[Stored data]
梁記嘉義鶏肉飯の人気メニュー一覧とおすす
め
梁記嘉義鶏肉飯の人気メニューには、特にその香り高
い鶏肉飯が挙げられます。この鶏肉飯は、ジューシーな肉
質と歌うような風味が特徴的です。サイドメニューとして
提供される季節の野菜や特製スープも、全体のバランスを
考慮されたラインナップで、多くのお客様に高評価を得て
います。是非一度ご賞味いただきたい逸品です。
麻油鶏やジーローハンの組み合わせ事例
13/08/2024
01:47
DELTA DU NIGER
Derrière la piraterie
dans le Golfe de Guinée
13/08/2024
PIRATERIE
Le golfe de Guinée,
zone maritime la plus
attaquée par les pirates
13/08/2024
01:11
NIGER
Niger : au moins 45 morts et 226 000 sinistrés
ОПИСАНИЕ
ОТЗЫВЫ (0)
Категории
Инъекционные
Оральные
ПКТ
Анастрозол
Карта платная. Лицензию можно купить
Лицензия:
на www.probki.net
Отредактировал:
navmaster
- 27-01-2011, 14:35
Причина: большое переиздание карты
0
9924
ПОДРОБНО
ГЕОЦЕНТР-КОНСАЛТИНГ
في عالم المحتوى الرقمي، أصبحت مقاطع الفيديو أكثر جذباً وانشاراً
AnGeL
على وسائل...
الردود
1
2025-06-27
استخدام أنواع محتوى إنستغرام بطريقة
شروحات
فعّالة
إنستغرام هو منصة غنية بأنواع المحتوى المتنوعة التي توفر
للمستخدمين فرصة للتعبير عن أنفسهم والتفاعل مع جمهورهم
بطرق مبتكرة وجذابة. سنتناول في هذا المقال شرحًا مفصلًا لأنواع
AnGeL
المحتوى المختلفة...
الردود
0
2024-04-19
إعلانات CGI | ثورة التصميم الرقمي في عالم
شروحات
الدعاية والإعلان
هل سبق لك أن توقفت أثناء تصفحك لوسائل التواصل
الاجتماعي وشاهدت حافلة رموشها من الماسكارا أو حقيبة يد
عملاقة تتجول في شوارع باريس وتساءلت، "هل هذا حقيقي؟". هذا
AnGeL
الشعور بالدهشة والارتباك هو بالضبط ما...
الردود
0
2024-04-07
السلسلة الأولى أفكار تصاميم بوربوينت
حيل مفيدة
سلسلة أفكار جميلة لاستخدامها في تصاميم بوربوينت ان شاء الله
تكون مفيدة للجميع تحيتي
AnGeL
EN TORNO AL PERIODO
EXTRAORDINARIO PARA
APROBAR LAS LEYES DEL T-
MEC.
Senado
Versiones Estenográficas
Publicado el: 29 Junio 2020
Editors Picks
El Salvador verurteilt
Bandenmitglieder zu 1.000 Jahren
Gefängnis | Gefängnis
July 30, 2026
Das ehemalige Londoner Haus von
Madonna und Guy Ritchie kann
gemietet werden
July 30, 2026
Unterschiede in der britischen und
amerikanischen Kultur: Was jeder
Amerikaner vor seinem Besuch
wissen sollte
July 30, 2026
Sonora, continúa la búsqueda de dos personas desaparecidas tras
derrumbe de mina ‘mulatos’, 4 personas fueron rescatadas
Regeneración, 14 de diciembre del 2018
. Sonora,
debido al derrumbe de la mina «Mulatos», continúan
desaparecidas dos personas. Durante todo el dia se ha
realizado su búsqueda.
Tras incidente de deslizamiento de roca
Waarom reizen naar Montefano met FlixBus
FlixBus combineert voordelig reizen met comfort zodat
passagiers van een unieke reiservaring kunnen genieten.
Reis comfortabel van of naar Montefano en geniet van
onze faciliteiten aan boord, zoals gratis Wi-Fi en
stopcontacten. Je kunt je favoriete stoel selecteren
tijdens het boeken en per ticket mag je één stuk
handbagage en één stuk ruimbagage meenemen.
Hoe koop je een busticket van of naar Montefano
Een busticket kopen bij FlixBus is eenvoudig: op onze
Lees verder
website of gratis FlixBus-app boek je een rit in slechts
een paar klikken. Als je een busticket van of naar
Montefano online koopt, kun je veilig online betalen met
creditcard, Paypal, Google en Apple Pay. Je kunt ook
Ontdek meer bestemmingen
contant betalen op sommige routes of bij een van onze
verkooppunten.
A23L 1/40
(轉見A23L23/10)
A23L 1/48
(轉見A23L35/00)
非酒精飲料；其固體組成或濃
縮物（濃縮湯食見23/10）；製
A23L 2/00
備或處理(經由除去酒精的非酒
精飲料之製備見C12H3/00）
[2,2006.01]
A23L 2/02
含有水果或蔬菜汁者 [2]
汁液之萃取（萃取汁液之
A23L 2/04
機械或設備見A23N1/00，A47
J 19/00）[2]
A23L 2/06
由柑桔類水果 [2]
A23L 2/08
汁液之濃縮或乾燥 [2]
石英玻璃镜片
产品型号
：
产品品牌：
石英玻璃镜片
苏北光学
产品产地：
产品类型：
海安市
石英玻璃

### [Exercise description]
Reproduce the data above with "Montefano" replaced by "Ancona" wherever it occurs. Leave everything else unchanged.

### [Finished task]
梁記嘉義鶏肉飯の人気メニュー一覧とおすす
め
梁記嘉義鶏肉飯の人気メニューには、特にその香り高
い鶏肉飯が挙げられます。この鶏肉飯は、ジューシーな肉
質と歌うような風味が特徴的です。サイドメニューとして
提供される季節の野菜や特製スープも、全体のバランスを
考慮されたラインナップで、多くのお客様に高評価を得て
います。是非一度ご賞味いただきたい逸品です。
麻油鶏やジーローハンの組み合わせ事例
13/08/2024
01:47
DELTA DU NIGER
Derrière la piraterie
dans le Golfe de Guinée
13/08/2024
PIRATERIE
Le golfe de Guinée,
zone maritime la plus
attaquée par les pirates
13/08/2024
01:11
NIGER
Niger : au moins 45 morts et 226 000 sinistrés
ОПИСАНИЕ
ОТЗЫВЫ (0)
Категории
Инъекционные
Оральные
ПКТ
Анастрозол
Карта платная. Лицензию можно купить
Лицензия:
на www.probki.net
Отредактировал:
navmaster
- 27-01-2011, 14:35
Причина: большое переиздание карты
0
9924
ПОДРОБНО
ГЕОЦЕНТР-КОНСАЛТИНГ
في عالم المحتوى الرقمي، أصبحت مقاطع الفيديو أكثر جذباً وانشاراً
AnGeL
على وسائل...
الردود
1
2025-06-27
استخدام أنواع محتوى إنستغرام بطريقة
شروحات
فعّالة
إنستغرام هو منصة غنية بأنواع المحتوى المتنوعة التي توفر
للمستخدمين فرصة للتعبير عن أنفسهم والتفاعل مع جمهورهم
بطرق مبتكرة وجذابة. سنتناول في هذا المقال شرحًا مفصلًا لأنواع
AnGeL
المحتوى المختلفة...
الردود
0
2024-04-19
إعلانات CGI | ثورة التصميم الرقمي في عالم
شروحات
الدعاية والإعلان
هل سبق لك أن توقفت أثناء تصفحك لوسائل التواصل
الاجتماعي وشاهدت حافلة رموشها من الماسكارا أو حقيبة يد
عملاقة تتجول في شوارع باريس وتساءلت، "هل هذا حقيقي؟". هذا
AnGeL
الشعور بالدهشة والارتباك هو بالضبط ما...
الردود
0
2024-04-07
السلسلة الأولى أفكار تصاميم بوربوينت
حيل مفيدة
سلسلة أفكار جميلة لاستخدامها في تصاميم بوربوينت ان شاء الله
تكون مفيدة للجميع تحيتي
AnGeL
EN TORNO AL PERIODO
EXTRAORDINARIO PARA
APROBAR LAS LEYES DEL T-
MEC.
Senado
Versiones Estenográficas
Publicado el: 29 Junio 2020
Editors Picks
El Salvador verurteilt
Bandenmitglieder zu 1.000 Jahren
Gefängnis | Gefängnis
July 30, 2026
Das ehemalige Londoner Haus von
Madonna und Guy Ritchie kann
gemietet werden
July 30, 2026
Unterschiede in der britischen und
amerikanischen Kultur: Was jeder
Amerikaner vor seinem Besuch
wissen sollte
July 30, 2026
Sonora, continúa la búsqueda de dos personas desaparecidas tras
derrumbe de mina ‘mulatos’, 4 personas fueron rescatadas
Regeneración, 14 de diciembre del 2018
. Sonora,
debido al derrumbe de la mina «Mulatos», continúan
desaparecidas dos personas. Durante todo el dia se ha
realizado su búsqueda.
Tras incidente de deslizamiento de roca
Waarom reizen naar Ancona met FlixBus
FlixBus combineert voordelig reizen met comfort zodat
passagiers van een unieke reiservaring kunnen genieten.
Reis comfortabel van of naar Ancona en geniet van
onze faciliteiten aan boord, zoals gratis Wi-Fi en
stopcontacten. Je kunt je favoriete stoel selecteren
tijdens het boeken en per ticket mag je één stuk
handbagage en één stuk ruimbagage meenemen.
Hoe koop je een busticket van of naar Ancona
Een busticket kopen bij FlixBus is eenvoudig: op onze
Lees verder
website of gratis FlixBus-app boek je een rit in slechts
een paar klikken. Als je een busticket van of naar
Ancona online koopt, kun je veilig online betalen met
creditcard, Paypal, Google en Apple Pay. Je kunt ook
Ontdek meer bestemmingen
contant betalen op sommige routes of bij een van onze
verkooppunten.
A23L 1/40
(轉見A23L23/10)
A23L 1/48
(轉見A23L35/00)
非酒精飲料；其固體組成或濃
縮物（濃縮湯食見23/10）；製
A23L 2/00
備或處理(經由除去酒精的非酒
精飲料之製備見C12H3/00）
[2,2006.01]
A23L 2/02
含有水果或蔬菜汁者 [2]
汁液之萃取（萃取汁液之
A23L 2/04
機械或設備見A23N1/00，A47
J 19/00）[2]
A23L 2/06
由柑桔類水果 [2]
A23L 2/08
汁液之濃縮或乾燥 [2]
石英玻璃镜片
产品型号
：
产品品牌：
石英玻璃镜片
苏北光学
产品产地：
产品类型：
海安市
石英玻璃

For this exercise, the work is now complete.